All the Avennia Syrah had going for it was it was the best wine on the table.
Peterson, formerly co-winemaker at DeLille, was lucky to get the grapes for his inaugural vintage from one of Yakima Valley's best growers, Dick Boushey. "I like Chris. He's very serious, and he's very low-key," Boushey says.
That's true. I was one of the presenters, I sat next to Peterson, and he said the least of anyone on stage.
Me, I talked about ratings and value. 2000 Leoville Las Cases got 100 points from Spectator, 98 points from Parker, costs $350 online, and it was a simple dark fruit wine with a short finish. I'm not sure I could pick it out of a lineup of $15 Bordeaux Superieur. One woman in the audience pointed out that the wine was tight and might be delicious in 20 years. OK, but is that what one expects from a 100-point wine: hopes and excuses? I asked for a show of hands from people who thought it was worthy of 100 points: zero.
|Why is this bottle empty? Because it was great|
Sorry, I digress, like I did on stage. Back to the great Avennia Syrah, the find of the day.
Avennia "Arnaut" Bouchey Vineyard Yakima Valley Syrah ($45) has strong spiciness in the aroma, thick yet smooth tannins, a graceful mouthfeel, pretty floral notes and plenty of red plum fruit. It was strange at first to see Peterson on the panel with three of the longtime superstars of Washington wine -- Bob Betz, Alex Golitzin of Quilceda Creek, Rick Small of Woodward Canyon. But the wine belonged.
Peterson left DeLille in 2011 after 8 years to found Avennia. He sources his grapes from the cooler parts of Yakima Valley because, he says, "I'm trying to de-emphasize fruit and emphasize mineral flavors. I want to show what Washington has in the Earth."

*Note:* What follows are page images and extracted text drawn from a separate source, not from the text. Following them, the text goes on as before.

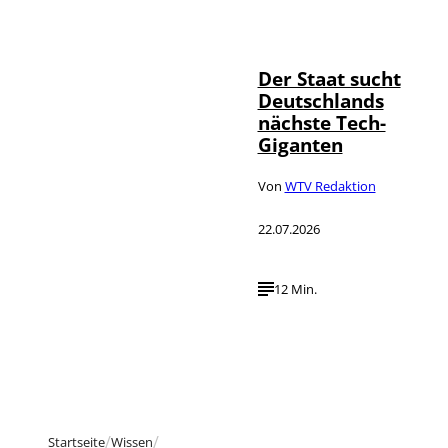
IMAGO / Funke
©
Foto Service
Der Staat sucht
Deutschlands
nächste Tech-
Giganten
Von
WTV Redaktion
22.07.2026
12 Min.
Startseite
Wissen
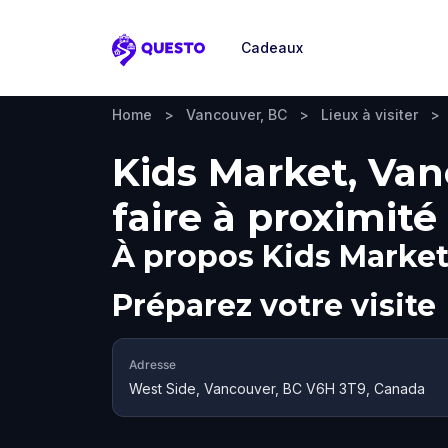
Cadeaux
Questo
Home
>
Vancouver, BC
>
Lieux à visiter
>
Kids Market, Van
faire à proximité
À propos
Kids Marke
Préparez votre visite
Adresse
West Side, Vancouver, BC V6H 3T9, Canada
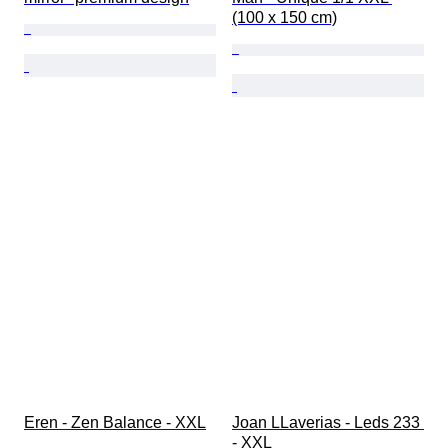
(100 x 150 cm)
Eren - Zen Balance - XXL
Joan LLaverias - Leds 233 
- XXL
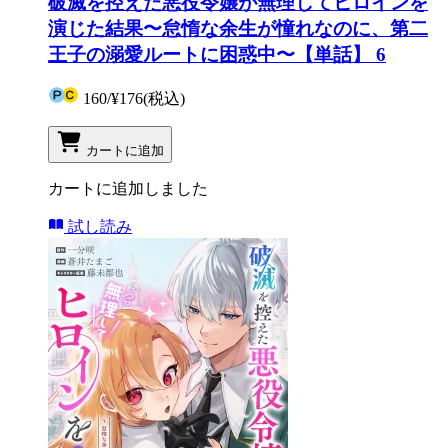
破滅を控えた悪役令嬢が無理してヒロインを
演じた結果〜怠惰な余生が憧れなのに、第二
王子の溺愛ルートに困惑中〜【単話】 6
160
/
¥176
(税込)
カートに追加
カートに追加しました
試し読み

His flagship wine, "Sestina," ($50) is a Cabernet Sauvignon-dominant Bordeaux blend with great length and freshness, bright fruit and the characteristic fresh herbs of Cabernet that most winemakers in Napa Valley spend thousands of dollars to avoid. I liked the 2010 a lot, much more than the same vintage of his 2nd wine "Gravura" ($35), a Bordeaux blend that had good freshness and well-managed tannins but was a little too herbal for me. Both wines are 14.5% alcohol.

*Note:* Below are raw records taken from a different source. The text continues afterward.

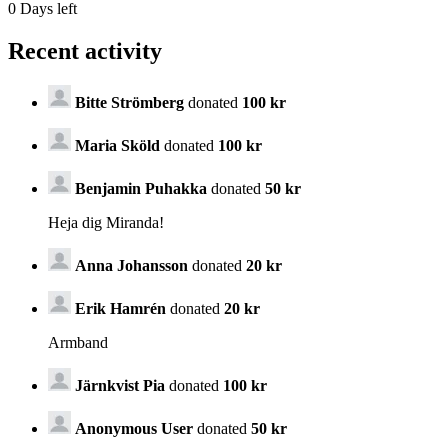
0
Days left
Recent activity
Bitte Strömberg
donated
100 kr
Maria Sköld
donated
100 kr
Benjamin Puhakka
donated
50 kr
Heja dig Miranda!
Anna Johansson
donated
20 kr
Erik Hamrén
donated
20 kr
Armband
Järnkvist Pia
donated
100 kr
Anonymous User
donated
50 kr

I said to Peterson, "You're not afraid of herbaceousness." He said, "No. The Red Willow (region fruit) brings that out. After eight years at DeLille with Red Mountain (fruit) and 100% new oak, I was ready for some subtlety."
My favorite of DeLille's wines is the Sauvignon Blanc-Semillon blend called "Chaleur Estate blanc," which does give plenty of French oak flavor, but nicely balances intensity and refinement. Peterson is buying some of the same Sauvignon Blanc and making it without the Semillon for Avennia, and I miss the Semillon: it's almost too intense, with strong green fruit and none of the moderating richness of mouthfeel Semillon brings. It's interesting: with his red wines, it's as if he frees their character from restraint, and they are fully realized at last, but with the white, I want the restraints clamped back on. Peterson says the 2011 Sauvignon Blanc ($25, 12.5% alcohol) might just need more time to blossom.
"I love the potential of Sauvignon Blanc in Washington," he says. "But we're going to have to train people that Sauvignon Blanc can be serious."
Avennia, which made 2250 cases of wine in 2012, has no distribution currently and is sold only by mailing list. That sounded like a bad situation to me, until Peterson told me they have 1400 people on the mailing list, all of it from word of mouth, as they have no tasting room. I'm sorry to say that the Syrah that blew away the 100-point wines is already sold out, but the Sestina is well worth trying, and the 2011 vintage of Syrah is due in the next few months. After his impressive first vintage, I can't wait to taste what he does next. You can have the 100-point wines; I'll take the wines that taste better.